[Opening Record set section]

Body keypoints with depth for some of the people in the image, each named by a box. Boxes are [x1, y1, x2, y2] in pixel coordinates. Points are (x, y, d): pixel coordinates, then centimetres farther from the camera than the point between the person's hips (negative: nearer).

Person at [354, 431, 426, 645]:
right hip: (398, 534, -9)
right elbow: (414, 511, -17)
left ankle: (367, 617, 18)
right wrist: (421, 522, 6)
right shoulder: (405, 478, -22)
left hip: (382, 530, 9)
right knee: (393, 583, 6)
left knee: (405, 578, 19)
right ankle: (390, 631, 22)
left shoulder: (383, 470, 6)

[Closing Record set section]
[Opening Record set section]

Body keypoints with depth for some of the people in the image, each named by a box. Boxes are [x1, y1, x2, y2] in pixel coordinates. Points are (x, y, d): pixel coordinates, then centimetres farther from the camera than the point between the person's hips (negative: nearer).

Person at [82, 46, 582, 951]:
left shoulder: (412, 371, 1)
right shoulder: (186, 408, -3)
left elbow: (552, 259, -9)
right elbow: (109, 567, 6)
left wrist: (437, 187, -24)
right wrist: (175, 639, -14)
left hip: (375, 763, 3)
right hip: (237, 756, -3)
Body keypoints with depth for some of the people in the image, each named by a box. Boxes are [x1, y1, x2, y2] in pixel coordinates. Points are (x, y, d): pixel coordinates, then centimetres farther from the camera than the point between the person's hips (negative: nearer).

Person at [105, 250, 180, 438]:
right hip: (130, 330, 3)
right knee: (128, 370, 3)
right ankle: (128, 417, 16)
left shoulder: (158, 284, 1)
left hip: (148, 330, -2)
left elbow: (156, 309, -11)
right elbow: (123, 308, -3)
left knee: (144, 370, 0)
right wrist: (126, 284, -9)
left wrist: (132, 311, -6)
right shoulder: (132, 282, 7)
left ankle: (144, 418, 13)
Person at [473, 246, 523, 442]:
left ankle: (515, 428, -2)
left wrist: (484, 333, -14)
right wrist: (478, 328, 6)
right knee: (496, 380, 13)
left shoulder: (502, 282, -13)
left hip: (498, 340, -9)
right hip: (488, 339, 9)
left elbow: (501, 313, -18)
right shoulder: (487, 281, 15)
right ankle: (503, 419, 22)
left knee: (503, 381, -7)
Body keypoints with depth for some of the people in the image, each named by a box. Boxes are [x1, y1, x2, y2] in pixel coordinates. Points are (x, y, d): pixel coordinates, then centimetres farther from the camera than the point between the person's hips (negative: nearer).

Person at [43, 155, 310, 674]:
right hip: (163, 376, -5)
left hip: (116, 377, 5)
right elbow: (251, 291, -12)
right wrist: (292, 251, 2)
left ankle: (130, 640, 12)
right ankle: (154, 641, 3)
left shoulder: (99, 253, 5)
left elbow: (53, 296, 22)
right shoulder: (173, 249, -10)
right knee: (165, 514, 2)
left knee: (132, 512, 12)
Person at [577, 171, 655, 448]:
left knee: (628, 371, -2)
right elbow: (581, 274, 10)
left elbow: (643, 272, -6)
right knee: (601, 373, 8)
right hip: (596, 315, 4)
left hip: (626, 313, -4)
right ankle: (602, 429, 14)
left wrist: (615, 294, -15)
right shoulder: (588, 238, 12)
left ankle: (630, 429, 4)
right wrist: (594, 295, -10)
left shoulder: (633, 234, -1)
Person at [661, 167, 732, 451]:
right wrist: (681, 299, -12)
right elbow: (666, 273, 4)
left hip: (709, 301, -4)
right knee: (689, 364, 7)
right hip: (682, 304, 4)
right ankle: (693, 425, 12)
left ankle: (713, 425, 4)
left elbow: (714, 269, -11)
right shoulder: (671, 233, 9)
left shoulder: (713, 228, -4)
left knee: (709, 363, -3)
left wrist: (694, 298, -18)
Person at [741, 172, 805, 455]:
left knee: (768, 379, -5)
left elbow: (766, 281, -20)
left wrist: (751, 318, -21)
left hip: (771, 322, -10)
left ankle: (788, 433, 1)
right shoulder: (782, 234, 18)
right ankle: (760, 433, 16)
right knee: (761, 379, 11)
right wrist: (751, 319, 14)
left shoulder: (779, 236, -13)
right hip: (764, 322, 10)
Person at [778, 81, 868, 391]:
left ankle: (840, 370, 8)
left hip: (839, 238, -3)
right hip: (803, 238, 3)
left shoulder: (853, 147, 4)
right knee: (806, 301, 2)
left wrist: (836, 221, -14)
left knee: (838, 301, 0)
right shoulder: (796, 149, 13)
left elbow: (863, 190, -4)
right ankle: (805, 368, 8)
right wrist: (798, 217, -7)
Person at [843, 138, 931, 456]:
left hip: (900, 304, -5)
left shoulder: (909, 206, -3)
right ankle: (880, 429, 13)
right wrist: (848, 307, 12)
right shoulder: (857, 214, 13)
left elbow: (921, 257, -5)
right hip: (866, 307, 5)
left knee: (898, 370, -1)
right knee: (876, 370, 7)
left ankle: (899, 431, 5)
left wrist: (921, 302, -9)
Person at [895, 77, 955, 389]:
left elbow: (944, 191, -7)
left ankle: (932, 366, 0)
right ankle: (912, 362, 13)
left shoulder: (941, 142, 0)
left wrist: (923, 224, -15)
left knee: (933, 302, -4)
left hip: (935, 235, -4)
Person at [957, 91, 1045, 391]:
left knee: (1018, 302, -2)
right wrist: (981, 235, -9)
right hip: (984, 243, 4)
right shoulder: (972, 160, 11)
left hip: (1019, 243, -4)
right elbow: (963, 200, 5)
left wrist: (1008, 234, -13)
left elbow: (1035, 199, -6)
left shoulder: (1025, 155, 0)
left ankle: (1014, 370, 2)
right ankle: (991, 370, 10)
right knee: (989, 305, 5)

[Closing Record set section]

Reproduce word for word the stretch of data that opens with the line containing "right shoulder: (588, 238, 12)" and closes with the line containing "left elbow: (714, 269, -11)", including both of those lines.

### Answer to the problem
right shoulder: (588, 238, 12)
left ankle: (630, 429, 4)
right wrist: (594, 295, -10)
left shoulder: (633, 234, -1)
Person at [661, 167, 732, 451]:
right wrist: (681, 299, -12)
right elbow: (666, 273, 4)
left hip: (709, 301, -4)
right knee: (689, 364, 7)
right hip: (682, 304, 4)
right ankle: (693, 425, 12)
left ankle: (713, 425, 4)
left elbow: (714, 269, -11)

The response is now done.